Los Angeles se trouve au centre de la série. Une ville que vous connaissez tous les deux parfaitement, montrée de façon originale.
Mathieu Demy – Julie, tu as passé plus de temps dans ta vie à Los Angeles qu’à Paris.
Julie Delpy – C’est vrai. C’est ma ville, même si c’est bizarre de dire ça. Elle m’agace et je l’adore. J’aime beaucoup la lumière et la végétation. J’ai été élevée dans un trou du XVe sans lumière au rez-de-chaussée, je ne savais pas ce qu’était le soleil. J’étais comme une endive, un champignon de Paris. Tout à coup, je suis arrivée à Los Angeles, et c’était impossible pour moi d’en repartir. Dans la série, je voulais capter l’univers magnifique et horrible de cette ville où on peut être très seul·e.
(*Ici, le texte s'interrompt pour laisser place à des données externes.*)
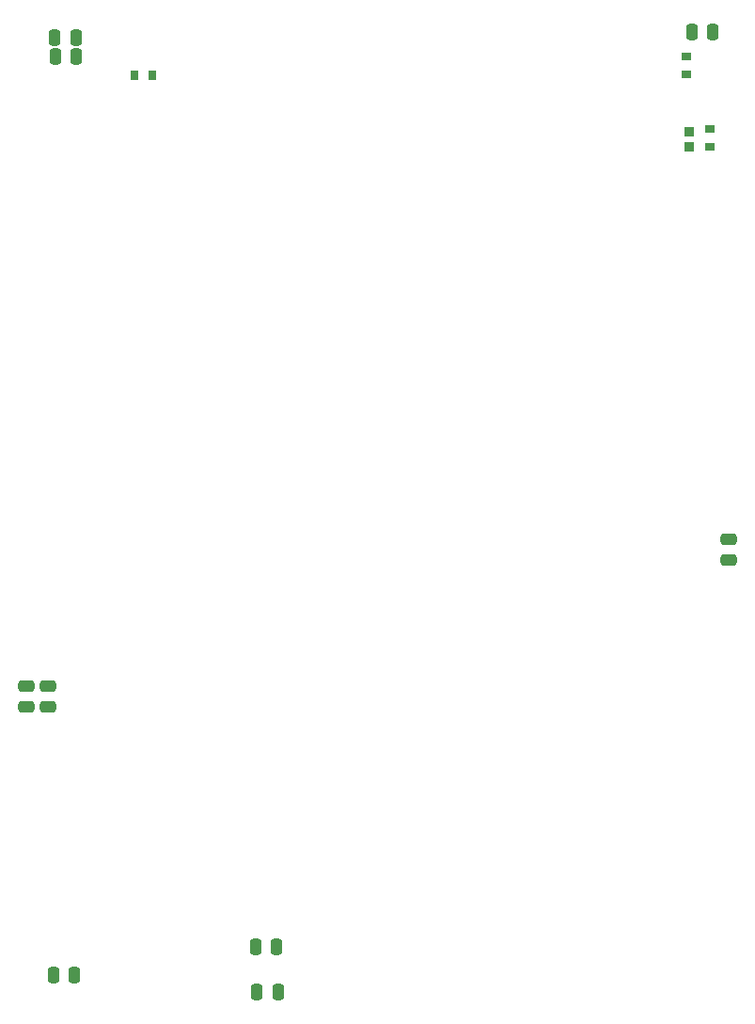
<source format=gbr>
%TF.GenerationSoftware,KiCad,Pcbnew,9.0.7*%
%TF.CreationDate,2026-02-25T21:26:21-06:00*%
%TF.ProjectId,circle_of_life,63697263-6c65-45f6-9f66-5f6c6966652e,rev?*%
%TF.SameCoordinates,Original*%
%TF.FileFunction,Paste,Bot*%
%TF.FilePolarity,Positive*%
%FSLAX46Y46*%
G04 Gerber Fmt 4.6, Leading zero omitted, Abs format (unit mm)*
G04 Created by KiCad (PCBNEW 9.0.7) date 2026-02-25 21:26:21*
%MOMM*%
%LPD*%
G01*
G04 APERTURE LIST*
G04 Aperture macros list*
%AMRoundRect*
0 Rectangle with rounded corners*
0 $1 Rounding radius*
0 $2 $3 $4 $5 $6 $7 $8 $9 X,Y pos of 4 corners*
0 Add a 4 corners polygon primitive as box body*
4,1,4,$2,$3,$4,$5,$6,$7,$8,$9,$2,$3,0*
0 Add four circle primitives for the rounded corners*
1,1,$1+$1,$2,$3*
1,1,$1+$1,$4,$5*
1,1,$1+$1,$6,$7*
1,1,$1+$1,$8,$9*
0 Add four rect primitives between the rounded corners*
20,1,$1+$1,$2,$3,$4,$5,0*
20,1,$1+$1,$4,$5,$6,$7,0*
20,1,$1+$1,$6,$7,$8,$9,0*
20,1,$1+$1,$8,$9,$2,$3,0*%
G04 Aperture macros list end*
%ADD10R,0.950000X0.800000*%
%ADD11RoundRect,0.250000X-0.250000X-0.475000X0.250000X-0.475000X0.250000X0.475000X-0.250000X0.475000X0*%
%ADD12RoundRect,0.250000X0.475000X-0.250000X0.475000X0.250000X-0.475000X0.250000X-0.475000X-0.250000X0*%
%ADD13R,0.940000X0.810000*%
%ADD14RoundRect,0.250000X0.250000X0.475000X-0.250000X0.475000X-0.250000X-0.475000X0.250000X-0.475000X0*%
%ADD15R,0.800000X0.950000*%
%ADD16RoundRect,0.250000X-0.475000X0.250000X-0.475000X-0.250000X0.475000X-0.250000X0.475000X0.250000X0*%
G04 APERTURE END LIST*
D10*
%TO.C,R17*%
X150600000Y-113310000D03*
X150600000Y-111710000D03*
%TD*%
D11*
%TO.C,C34*%
X93700000Y-109950000D03*
X95600000Y-109950000D03*
%TD*%
D12*
%TO.C,C16*%
X154400000Y-156980000D03*
X154400000Y-155080000D03*
%TD*%
D13*
%TO.C,C22*%
X150800000Y-119800000D03*
X150800000Y-118460000D03*
%TD*%
D11*
%TO.C,C35*%
X93740000Y-111700000D03*
X95640000Y-111700000D03*
%TD*%
D14*
%TO.C,C25*%
X152935796Y-109510000D03*
X151035796Y-109510000D03*
%TD*%
D10*
%TO.C,R16*%
X152700000Y-118200000D03*
X152700000Y-119800000D03*
%TD*%
D14*
%TO.C,C32*%
X113780000Y-195800000D03*
X111880000Y-195800000D03*
%TD*%
D15*
%TO.C,R2*%
X100880000Y-113400000D03*
X102480000Y-113400000D03*
%TD*%
D14*
%TO.C,C14*%
X95450000Y-194300000D03*
X93550000Y-194300000D03*
%TD*%
D16*
%TO.C,C30*%
X93100000Y-168320000D03*
X93100000Y-170220000D03*
%TD*%
%TO.C,C31*%
X91100000Y-168320000D03*
X91100000Y-170220000D03*
%TD*%
D14*
%TO.C,C33*%
X113660000Y-191800000D03*
X111760000Y-191800000D03*
%TD*%
M02*

</source>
Mais j’aime beaucoup la solitude, qui est faite pour moi.
>> À lire aussi : Les 9 séries les plus attendues de septembre
Mathieu Demy – J’ai été enfant à Los Angeles (Demy a joué dans Documenteur, le film de sa mère Agnès Varda, tourné en 1980, NDLR), j’y ai aussi tourné mon premier film Americano. Je m’y suis installé durant quelques années. Plastiquement, cette ville est formidable parce qu’elle est basse. Il y a toujours un horizon, des perspectives incroyables. Le climat est fou et rend heureux. C’est une ville spéciale mais clivante. Les Français qui ont découvert Los Angeles après New York peuvent être déstabilisés, mais pour moi c’est une Madeleine de Proust. J’ai une image enfantine de la ville. Et dans la série, elle devient un personnage.
Mathieu, certains films d’Agnès Varda viennent d’être mis en ligne sur Netflix. Quelle bonne nouvelle.
Mathieu Demy – C’est génial. Ma sœur, Rosalie Varda, mène ce combat au quotidien avec notre boîte Ciné-Tamaris, qui s’occupe des films de nos parents. On prend les décisions ensemble et on essaie de garder une ligne. Aujourd’hui, c’est une chance incroyable de pouvoir compter Netflix comme partenaire, car ils sont incontournables.
On the Verge, saison 1. À voir sur MyCanal.